▶ _DIRECTIONS FOR THIS TASK_
Reproduce verbatim everything from the start of the material down to the line containing "title Оповещения [0, 0, 1654, 79]", including that line.

▶ _INFORMATION SHOWN_
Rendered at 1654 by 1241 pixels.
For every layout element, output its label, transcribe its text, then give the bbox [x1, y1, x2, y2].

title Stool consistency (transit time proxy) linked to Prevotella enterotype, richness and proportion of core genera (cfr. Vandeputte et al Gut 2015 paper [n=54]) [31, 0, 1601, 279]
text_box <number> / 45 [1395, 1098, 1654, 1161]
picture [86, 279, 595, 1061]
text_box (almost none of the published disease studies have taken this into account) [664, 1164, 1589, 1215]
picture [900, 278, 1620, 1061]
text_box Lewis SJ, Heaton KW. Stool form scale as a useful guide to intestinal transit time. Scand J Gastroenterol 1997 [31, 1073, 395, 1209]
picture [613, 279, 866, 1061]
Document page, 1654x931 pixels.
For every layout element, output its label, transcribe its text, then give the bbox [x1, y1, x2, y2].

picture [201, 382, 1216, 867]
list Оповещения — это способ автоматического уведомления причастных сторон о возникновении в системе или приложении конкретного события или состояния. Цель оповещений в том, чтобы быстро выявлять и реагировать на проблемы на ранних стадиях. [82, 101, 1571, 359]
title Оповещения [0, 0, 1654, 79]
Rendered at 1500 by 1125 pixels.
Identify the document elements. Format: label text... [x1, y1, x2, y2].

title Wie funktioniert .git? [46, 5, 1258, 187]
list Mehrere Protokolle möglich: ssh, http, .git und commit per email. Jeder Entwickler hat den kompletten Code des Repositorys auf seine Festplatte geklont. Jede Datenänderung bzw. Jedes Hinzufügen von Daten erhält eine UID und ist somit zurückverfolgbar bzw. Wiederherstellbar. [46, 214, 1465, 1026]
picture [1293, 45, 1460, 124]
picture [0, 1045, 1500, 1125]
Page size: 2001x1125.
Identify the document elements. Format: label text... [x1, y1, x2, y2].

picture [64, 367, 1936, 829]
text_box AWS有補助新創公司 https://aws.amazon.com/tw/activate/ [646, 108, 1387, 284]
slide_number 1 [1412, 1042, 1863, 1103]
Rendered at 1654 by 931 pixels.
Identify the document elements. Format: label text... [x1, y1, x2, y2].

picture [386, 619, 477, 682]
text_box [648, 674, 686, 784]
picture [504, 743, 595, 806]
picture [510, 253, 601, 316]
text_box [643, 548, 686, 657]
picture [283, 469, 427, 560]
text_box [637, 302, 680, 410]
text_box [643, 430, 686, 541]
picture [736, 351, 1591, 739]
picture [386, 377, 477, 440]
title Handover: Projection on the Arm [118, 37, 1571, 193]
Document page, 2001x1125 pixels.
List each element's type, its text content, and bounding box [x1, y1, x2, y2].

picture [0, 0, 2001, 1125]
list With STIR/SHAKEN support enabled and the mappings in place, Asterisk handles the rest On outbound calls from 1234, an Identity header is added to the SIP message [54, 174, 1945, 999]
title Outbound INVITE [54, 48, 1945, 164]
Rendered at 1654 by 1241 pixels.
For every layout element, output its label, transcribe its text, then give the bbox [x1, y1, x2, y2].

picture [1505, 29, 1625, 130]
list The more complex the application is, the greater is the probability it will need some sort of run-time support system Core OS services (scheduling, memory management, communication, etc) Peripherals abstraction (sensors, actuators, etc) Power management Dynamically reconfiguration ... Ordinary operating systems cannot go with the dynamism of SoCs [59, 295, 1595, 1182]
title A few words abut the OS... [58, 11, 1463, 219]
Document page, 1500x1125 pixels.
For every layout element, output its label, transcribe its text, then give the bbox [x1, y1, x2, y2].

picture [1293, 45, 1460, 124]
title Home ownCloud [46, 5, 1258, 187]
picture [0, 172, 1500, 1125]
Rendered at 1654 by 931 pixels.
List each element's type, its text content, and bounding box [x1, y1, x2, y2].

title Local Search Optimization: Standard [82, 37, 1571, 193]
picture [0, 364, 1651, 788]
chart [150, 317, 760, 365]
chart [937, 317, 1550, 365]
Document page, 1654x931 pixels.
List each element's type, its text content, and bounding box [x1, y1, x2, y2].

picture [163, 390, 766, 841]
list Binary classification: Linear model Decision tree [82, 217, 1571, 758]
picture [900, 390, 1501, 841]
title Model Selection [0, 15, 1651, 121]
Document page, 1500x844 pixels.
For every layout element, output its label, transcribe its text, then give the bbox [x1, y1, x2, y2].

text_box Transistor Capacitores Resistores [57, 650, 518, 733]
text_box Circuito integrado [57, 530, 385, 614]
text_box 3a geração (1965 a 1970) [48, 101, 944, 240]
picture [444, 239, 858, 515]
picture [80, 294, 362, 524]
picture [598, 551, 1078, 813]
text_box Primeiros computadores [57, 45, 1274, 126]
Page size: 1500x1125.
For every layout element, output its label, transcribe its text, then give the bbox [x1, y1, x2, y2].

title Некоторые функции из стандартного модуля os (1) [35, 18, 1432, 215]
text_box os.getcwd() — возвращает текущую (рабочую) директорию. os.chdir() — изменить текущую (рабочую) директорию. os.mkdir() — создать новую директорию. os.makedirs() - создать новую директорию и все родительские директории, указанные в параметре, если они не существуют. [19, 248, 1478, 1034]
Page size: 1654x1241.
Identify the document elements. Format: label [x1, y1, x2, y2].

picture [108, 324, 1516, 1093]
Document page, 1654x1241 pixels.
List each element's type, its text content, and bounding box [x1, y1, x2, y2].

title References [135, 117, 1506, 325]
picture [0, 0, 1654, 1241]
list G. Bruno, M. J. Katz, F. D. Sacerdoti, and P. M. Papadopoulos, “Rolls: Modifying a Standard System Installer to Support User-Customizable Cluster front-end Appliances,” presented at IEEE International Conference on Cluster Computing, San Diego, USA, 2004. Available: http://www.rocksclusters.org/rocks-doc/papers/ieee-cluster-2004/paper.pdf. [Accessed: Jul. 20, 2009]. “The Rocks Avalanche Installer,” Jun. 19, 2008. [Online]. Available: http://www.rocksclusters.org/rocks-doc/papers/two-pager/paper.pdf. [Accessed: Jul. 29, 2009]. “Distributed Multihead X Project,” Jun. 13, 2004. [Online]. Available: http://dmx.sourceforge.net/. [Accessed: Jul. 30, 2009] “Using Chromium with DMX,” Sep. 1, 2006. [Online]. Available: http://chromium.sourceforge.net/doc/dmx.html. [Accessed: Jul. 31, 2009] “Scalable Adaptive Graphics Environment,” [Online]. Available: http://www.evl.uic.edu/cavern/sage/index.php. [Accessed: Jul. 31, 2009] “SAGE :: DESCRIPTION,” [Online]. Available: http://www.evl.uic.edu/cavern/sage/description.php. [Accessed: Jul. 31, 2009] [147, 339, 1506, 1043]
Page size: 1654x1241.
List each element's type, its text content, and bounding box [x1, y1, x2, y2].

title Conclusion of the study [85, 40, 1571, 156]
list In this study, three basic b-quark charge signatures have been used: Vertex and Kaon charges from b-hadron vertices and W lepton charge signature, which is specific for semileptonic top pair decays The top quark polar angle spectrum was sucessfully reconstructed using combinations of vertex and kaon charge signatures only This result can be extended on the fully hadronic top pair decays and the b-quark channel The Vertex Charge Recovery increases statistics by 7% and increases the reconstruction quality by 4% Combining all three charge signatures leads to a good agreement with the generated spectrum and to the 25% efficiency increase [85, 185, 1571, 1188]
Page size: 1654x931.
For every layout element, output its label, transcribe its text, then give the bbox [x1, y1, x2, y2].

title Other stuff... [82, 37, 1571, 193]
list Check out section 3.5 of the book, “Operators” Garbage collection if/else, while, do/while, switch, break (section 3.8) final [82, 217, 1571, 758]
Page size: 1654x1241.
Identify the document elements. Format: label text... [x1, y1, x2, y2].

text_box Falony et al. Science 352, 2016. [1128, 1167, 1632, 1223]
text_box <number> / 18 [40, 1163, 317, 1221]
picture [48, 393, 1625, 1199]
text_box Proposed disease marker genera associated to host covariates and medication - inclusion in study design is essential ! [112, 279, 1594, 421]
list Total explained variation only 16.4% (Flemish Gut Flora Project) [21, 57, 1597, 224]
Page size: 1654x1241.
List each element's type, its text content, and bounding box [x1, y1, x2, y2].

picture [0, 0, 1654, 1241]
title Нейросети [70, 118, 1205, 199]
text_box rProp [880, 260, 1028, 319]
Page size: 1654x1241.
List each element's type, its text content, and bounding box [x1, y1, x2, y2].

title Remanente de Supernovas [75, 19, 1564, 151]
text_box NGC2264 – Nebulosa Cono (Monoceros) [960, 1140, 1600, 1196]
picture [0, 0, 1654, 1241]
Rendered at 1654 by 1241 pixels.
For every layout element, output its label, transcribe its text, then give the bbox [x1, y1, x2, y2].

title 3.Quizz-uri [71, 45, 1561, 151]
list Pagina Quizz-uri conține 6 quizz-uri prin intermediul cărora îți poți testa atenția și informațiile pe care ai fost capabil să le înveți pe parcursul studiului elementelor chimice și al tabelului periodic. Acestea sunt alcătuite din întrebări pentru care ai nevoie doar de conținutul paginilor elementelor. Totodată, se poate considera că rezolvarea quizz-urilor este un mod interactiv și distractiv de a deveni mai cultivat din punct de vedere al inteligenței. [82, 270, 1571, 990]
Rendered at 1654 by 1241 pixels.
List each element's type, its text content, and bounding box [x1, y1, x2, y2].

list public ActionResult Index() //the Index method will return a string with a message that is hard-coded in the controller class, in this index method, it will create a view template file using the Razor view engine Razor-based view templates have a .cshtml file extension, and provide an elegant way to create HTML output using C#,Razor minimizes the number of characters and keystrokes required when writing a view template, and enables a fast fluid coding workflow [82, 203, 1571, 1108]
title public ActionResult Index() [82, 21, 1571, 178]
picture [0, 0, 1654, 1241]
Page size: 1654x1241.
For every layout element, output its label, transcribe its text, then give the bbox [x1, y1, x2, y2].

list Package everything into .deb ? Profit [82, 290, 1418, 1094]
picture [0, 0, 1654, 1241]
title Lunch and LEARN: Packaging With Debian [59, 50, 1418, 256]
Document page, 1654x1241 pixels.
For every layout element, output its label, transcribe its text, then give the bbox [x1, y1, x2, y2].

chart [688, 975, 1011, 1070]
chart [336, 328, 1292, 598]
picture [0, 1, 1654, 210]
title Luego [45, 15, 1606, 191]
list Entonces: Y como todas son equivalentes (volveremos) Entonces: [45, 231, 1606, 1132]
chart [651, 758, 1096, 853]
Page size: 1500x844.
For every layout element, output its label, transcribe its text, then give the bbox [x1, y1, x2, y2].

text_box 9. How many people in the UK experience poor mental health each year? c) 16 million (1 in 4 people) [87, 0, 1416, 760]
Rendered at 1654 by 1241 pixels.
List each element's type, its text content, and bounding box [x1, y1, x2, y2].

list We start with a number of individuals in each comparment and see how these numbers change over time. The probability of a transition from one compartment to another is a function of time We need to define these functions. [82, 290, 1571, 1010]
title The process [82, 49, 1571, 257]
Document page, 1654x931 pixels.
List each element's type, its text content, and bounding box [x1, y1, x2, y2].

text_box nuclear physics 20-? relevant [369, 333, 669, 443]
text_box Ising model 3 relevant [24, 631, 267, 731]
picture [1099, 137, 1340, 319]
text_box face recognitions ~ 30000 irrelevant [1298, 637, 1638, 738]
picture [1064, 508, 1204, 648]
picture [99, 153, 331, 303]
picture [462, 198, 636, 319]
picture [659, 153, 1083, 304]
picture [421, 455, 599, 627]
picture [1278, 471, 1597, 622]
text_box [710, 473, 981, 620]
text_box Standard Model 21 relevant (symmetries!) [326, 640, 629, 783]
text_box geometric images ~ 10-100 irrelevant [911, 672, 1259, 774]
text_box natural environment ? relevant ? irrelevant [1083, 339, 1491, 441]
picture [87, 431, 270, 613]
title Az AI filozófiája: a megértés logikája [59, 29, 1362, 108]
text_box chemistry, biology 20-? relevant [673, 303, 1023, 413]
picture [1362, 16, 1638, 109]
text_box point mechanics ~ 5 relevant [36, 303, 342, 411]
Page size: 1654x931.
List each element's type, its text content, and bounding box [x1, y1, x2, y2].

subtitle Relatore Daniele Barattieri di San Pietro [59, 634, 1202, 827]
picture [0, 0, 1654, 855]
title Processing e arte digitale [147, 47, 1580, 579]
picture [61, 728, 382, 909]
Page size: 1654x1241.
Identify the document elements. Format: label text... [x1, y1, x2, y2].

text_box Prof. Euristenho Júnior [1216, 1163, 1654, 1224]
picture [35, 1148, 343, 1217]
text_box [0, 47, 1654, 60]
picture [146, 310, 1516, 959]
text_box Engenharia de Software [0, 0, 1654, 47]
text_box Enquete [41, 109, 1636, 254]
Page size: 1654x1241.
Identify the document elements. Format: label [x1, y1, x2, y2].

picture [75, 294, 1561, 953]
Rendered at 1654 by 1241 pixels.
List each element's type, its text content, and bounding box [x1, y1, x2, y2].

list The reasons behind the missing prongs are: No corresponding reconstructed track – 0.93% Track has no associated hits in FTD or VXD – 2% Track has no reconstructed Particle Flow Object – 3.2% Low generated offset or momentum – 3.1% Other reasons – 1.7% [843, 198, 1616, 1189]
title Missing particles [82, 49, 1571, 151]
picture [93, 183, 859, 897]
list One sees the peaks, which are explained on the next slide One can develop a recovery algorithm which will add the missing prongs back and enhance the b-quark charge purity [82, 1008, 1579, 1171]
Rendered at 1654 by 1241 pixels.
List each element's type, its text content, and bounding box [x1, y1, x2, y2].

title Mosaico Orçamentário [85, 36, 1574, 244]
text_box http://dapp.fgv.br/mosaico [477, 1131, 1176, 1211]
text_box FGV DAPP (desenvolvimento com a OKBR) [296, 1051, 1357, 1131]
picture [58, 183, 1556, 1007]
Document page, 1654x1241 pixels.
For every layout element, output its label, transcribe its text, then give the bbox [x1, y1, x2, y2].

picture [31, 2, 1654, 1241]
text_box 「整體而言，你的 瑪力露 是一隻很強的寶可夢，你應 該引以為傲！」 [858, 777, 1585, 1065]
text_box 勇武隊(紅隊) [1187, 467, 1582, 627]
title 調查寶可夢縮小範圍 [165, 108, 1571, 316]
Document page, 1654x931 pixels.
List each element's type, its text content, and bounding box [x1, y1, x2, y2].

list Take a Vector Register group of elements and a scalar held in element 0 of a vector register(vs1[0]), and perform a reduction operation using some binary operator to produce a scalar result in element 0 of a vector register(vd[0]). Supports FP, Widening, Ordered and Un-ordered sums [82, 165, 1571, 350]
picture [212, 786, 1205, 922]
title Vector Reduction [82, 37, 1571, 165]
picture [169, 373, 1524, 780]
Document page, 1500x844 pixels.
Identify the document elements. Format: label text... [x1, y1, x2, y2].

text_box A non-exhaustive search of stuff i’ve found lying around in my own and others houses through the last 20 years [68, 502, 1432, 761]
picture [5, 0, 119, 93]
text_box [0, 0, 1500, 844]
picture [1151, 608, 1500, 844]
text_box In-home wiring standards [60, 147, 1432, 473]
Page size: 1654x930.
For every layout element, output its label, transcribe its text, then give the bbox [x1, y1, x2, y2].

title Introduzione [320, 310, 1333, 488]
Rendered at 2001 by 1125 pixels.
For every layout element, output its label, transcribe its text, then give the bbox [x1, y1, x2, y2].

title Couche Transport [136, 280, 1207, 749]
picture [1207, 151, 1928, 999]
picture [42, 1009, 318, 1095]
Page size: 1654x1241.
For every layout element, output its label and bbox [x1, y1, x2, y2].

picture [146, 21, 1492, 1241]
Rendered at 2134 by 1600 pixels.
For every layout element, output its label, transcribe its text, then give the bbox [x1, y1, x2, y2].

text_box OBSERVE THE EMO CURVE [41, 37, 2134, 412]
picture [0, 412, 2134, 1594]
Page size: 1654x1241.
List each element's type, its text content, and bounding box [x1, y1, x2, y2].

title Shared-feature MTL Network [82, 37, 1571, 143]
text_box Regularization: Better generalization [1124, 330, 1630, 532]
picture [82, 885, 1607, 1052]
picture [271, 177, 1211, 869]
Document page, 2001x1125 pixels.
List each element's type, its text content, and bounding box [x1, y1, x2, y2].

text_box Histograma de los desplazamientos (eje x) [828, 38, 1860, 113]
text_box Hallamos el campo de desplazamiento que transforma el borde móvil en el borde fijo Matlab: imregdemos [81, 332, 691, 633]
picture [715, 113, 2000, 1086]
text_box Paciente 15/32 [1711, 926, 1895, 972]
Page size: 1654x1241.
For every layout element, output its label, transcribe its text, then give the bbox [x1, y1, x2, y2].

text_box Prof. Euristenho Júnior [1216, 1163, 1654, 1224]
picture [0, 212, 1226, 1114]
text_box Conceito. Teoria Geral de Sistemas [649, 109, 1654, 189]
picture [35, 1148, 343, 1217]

▶ _RESPONSE TO THIS EXERCISE_
Rendered at 1654 by 1241 pixels.
For every layout element, output its label, transcribe its text, then give the bbox [x1, y1, x2, y2].

title Stool consistency (transit time proxy) linked to Prevotella enterotype, richness and proportion of core genera (cfr. Vandeputte et al Gut 2015 paper [n=54]) [31, 0, 1601, 279]
text_box <number> / 45 [1395, 1098, 1654, 1161]
picture [86, 279, 595, 1061]
text_box (almost none of the published disease studies have taken this into account) [664, 1164, 1589, 1215]
picture [900, 278, 1620, 1061]
text_box Lewis SJ, Heaton KW. Stool form scale as a useful guide to intestinal transit time. Scand J Gastroenterol 1997 [31, 1073, 395, 1209]
picture [613, 279, 866, 1061]
Document page, 1654x931 pixels.
For every layout element, output its label, transcribe its text, then give the bbox [x1, y1, x2, y2].

picture [201, 382, 1216, 867]
list Оповещения — это способ автоматического уведомления причастных сторон о возникновении в системе или приложении конкретного события или состояния. Цель оповещений в том, чтобы быстро выявлять и реагировать на проблемы на ранних стадиях. [82, 101, 1571, 359]
title Оповещения [0, 0, 1654, 79]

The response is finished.